Prompt: Output the data word for word. Begin at its first line and end at the line with "analysis of adenocarcinoma".

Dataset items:
[Start of Attachment]

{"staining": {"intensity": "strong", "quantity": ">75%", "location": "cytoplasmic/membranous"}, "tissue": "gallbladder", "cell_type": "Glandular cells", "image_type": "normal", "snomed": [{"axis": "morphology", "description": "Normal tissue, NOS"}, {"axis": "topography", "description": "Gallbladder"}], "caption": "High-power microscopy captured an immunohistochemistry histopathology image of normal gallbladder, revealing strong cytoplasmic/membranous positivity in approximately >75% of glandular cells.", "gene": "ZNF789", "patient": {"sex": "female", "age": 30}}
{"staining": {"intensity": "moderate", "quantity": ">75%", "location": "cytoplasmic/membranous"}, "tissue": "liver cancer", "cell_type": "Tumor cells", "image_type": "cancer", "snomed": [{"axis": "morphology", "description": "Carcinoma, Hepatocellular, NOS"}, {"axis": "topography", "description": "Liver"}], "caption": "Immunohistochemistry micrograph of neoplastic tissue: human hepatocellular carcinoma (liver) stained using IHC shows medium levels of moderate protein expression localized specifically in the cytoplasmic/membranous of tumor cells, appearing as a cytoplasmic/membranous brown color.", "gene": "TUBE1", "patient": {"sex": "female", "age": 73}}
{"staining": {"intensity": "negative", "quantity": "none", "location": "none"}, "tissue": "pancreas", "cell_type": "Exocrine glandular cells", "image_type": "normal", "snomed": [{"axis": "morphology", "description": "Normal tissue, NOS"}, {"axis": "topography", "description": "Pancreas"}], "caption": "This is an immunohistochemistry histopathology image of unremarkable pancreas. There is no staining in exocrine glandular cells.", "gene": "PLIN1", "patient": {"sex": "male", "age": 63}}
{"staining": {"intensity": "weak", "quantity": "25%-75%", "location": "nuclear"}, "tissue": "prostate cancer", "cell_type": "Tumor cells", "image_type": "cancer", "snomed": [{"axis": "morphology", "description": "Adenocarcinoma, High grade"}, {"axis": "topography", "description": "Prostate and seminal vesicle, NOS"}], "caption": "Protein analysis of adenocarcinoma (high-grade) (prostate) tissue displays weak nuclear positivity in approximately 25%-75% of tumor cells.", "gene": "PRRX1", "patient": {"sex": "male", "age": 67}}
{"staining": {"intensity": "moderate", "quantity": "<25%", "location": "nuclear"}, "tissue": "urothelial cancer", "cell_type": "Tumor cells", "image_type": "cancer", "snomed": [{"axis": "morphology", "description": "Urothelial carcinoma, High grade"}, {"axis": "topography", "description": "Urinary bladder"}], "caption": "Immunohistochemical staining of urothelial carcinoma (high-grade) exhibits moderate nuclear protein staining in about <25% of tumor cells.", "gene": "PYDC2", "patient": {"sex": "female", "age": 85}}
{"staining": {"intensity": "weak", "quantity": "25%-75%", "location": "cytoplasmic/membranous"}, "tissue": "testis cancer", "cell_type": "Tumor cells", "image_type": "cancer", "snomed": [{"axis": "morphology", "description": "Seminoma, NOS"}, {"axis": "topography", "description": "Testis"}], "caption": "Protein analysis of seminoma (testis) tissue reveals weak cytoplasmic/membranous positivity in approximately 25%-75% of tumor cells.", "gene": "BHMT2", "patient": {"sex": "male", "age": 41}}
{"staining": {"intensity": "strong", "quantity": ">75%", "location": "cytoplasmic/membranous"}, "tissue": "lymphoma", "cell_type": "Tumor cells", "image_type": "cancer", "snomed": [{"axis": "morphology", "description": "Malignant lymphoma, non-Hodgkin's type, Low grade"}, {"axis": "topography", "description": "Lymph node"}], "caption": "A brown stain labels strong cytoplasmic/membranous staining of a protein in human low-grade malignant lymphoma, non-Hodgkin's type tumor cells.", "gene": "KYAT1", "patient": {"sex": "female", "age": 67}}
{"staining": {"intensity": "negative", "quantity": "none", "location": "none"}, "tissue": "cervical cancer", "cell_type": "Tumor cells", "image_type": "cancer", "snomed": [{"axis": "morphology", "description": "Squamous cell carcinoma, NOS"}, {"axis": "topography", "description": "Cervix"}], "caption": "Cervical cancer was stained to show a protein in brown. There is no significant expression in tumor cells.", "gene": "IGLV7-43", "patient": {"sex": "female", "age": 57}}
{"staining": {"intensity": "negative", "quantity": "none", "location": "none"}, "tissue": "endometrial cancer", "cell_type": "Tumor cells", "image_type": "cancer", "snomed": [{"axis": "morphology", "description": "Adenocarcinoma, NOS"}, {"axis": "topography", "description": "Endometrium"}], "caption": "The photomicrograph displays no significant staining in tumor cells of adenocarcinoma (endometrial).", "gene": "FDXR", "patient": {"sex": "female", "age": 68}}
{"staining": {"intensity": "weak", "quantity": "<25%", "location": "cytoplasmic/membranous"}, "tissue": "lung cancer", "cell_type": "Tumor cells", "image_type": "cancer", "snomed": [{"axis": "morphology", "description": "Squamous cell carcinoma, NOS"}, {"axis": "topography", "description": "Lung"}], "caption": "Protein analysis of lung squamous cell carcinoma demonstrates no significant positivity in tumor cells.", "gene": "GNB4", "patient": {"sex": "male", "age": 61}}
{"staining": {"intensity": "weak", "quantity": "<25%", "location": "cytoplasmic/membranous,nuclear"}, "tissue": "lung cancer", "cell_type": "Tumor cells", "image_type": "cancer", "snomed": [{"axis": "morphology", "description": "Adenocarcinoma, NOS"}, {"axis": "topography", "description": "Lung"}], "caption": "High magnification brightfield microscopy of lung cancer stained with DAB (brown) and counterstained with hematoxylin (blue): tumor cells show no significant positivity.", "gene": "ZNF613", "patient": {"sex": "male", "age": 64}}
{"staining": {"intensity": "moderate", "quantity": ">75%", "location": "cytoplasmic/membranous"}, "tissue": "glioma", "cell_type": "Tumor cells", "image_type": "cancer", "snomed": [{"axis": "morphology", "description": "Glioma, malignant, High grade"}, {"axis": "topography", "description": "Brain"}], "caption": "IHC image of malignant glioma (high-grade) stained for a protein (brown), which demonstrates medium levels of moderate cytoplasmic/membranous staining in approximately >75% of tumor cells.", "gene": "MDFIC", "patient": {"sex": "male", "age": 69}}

[End of Attachment]

Task solution:
{"staining": {"intensity": "strong", "quantity": ">75%", "location": "cytoplasmic/membranous"}, "tissue": "gallbladder", "cell_type": "Glandular cells", "image_type": "normal", "snomed": [{"axis": "morphology", "description": "Normal tissue, NOS"}, {"axis": "topography", "description": "Gallbladder"}], "caption": "High-power microscopy captured an immunohistochemistry histopathology image of normal gallbladder, revealing strong cytoplasmic/membranous positivity in approximately >75% of glandular cells.", "gene": "ZNF789", "patient": {"sex": "female", "age": 30}}
{"staining": {"intensity": "moderate", "quantity": ">75%", "location": "cytoplasmic/membranous"}, "tissue": "liver cancer", "cell_type": "Tumor cells", "image_type": "cancer", "snomed": [{"axis": "morphology", "description": "Carcinoma, Hepatocellular, NOS"}, {"axis": "topography", "description": "Liver"}], "caption": "Immunohistochemistry micrograph of neoplastic tissue: human hepatocellular carcinoma (liver) stained using IHC shows medium levels of moderate protein expression localized specifically in the cytoplasmic/membranous of tumor cells, appearing as a cytoplasmic/membranous brown color.", "gene": "TUBE1", "patient": {"sex": "female", "age": 73}}
{"staining": {"intensity": "negative", "quantity": "none", "location": "none"}, "tissue": "pancreas", "cell_type": "Exocrine glandular cells", "image_type": "normal", "snomed": [{"axis": "morphology", "description": "Normal tissue, NOS"}, {"axis": "topography", "description": "Pancreas"}], "caption": "This is an immunohistochemistry histopathology image of unremarkable pancreas. There is no staining in exocrine glandular cells.", "gene": "PLIN1", "patient": {"sex": "male", "age": 63}}
{"staining": {"intensity": "weak", "quantity": "25%-75%", "location": "nuclear"}, "tissue": "prostate cancer", "cell_type": "Tumor cells", "image_type": "cancer", "snomed": [{"axis": "morphology", "description": "Adenocarcinoma, High grade"}, {"axis": "topography", "description": "Prostate and seminal vesicle, NOS"}], "caption": "Protein analysis of adenocarcinoma (high-grade) (prostate) tissue displays weak nuclear positivity in approximately 25%-75% of tumor cells.", "gene": "PRRX1", "patient": {"sex": "male", "age": 67}}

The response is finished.